* [SUPPLIED PASSAGE]:
■ ■ ■ ■ ■ ■ ■
Skip to content

Latest commit

 

History

History
261 lines (200 loc) · 18.4 KB

README.md

File metadata and controls

261 lines (200 loc) · 18.4 KB

(n)ASAP: the (note-)Aligned Scores And Performances dataset

(n)ASAP is a dataset of aligned musical scores and performances built by extending the ASAP dataset with note-level annotations.

It contains data and annotations in the following domains:

  • Musical scores (both MIDI and MusicXML)
  • Performances (performance MIDI and audio)
  • Performance downbeat, beat, time signature, and key signature annotations.
  • MIDI score beat and downbeat annotations that align to the performance beat and downbeat annotations (= beat alignments)
  • MusicXML score to performance note alignments that align score notes (identified by added note IDs in the musicXML file) to performed notes (= note alignments)

Dataset Uses:

With the variety of annotations and alignments available (n)ASAP is suitable for several MIR tasks. The following is an incomplete list to help you navigate the dataset contents:

  • Audio to MIDI transcription (aligned MIDI and audio: see Maestro data)
  • Audio or MIDI beat/downbeat tracking, key and time signature estimation (ASAP annotations per file: see annotations.json and *_annotations.txt files)
  • MIDI to Score transcription (beat-based ASAP annotations: see annotations.json and *_annotations.txt files. Or note-based (n)ASAP annotations: see note_alignment.tsv file)
  • Performance generation or analysis ((n)ASAP annotations: see note_alignment.tsv file)

This repository contains all of the annotations, as well as all of the MIDI and MusicXML files. To get the audio files, follow the instructions below.

Getting the Audio:

The audio files are not distributed in this repository. You can obtain them from the maestro dataset:

  • Install dependencies:
    • python 3
    • librosa
    • pandas
    • numpy
  • If you use conda, you can install the dependencies with:
    • conda env create -f environment.yml
  • download the Maestro dataset v2.0.0 https://magenta.tensorflow.org/datasets/maestro
  • unzip the data
  • run python initialize_dataset.py -m [maestro location]
  • The maestro directory and zip file can now be safely deleted

The script has been tested in Windows, Linux and Mac OS with python 3.6, and the libraries librosa v0.7.2 and pandas v1.0.3.

Dataset Content

ASAP contains 236 distinct musical scores and 1067 performances of Western classical piano music from 15 different composers (see Table below for a breakdown).
■ ■ ■ ■ ■ ■ ■
* [STORED DATA]:
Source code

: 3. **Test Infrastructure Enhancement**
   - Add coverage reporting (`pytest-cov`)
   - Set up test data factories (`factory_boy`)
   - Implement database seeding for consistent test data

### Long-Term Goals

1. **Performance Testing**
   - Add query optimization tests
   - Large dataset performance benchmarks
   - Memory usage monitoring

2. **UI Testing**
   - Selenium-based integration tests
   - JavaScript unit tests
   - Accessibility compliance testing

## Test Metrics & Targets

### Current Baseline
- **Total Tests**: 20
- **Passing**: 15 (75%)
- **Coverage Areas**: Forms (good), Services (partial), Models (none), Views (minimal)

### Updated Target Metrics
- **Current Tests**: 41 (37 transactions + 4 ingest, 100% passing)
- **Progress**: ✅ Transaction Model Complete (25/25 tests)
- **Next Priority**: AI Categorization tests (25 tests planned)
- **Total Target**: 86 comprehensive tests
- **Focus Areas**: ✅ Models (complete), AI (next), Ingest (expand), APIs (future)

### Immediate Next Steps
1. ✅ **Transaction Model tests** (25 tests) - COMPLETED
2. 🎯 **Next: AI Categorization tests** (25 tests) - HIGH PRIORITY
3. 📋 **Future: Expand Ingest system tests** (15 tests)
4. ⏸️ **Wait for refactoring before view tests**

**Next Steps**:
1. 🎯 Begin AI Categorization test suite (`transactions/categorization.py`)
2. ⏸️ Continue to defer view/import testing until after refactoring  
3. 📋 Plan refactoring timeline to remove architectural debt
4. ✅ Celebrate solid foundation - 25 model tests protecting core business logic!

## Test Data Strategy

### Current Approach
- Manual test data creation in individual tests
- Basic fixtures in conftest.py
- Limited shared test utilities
■ ■ ■ ■ ■ ■ ■
* [DIRECTIVE]:
Return the stretch of the dataset README from "(n)ASAP: the (note-)Aligned" through "MIDI and MusicXML)", copied word for word.

* [RESPONSE BELOW]:
(n)ASAP: the (note-)Aligned Scores And Performances dataset

(n)ASAP is a dataset of aligned musical scores and performances built by extending the ASAP dataset with note-level annotations.

It contains data and annotations in the following domains:

  • Musical scores (both MIDI and MusicXML)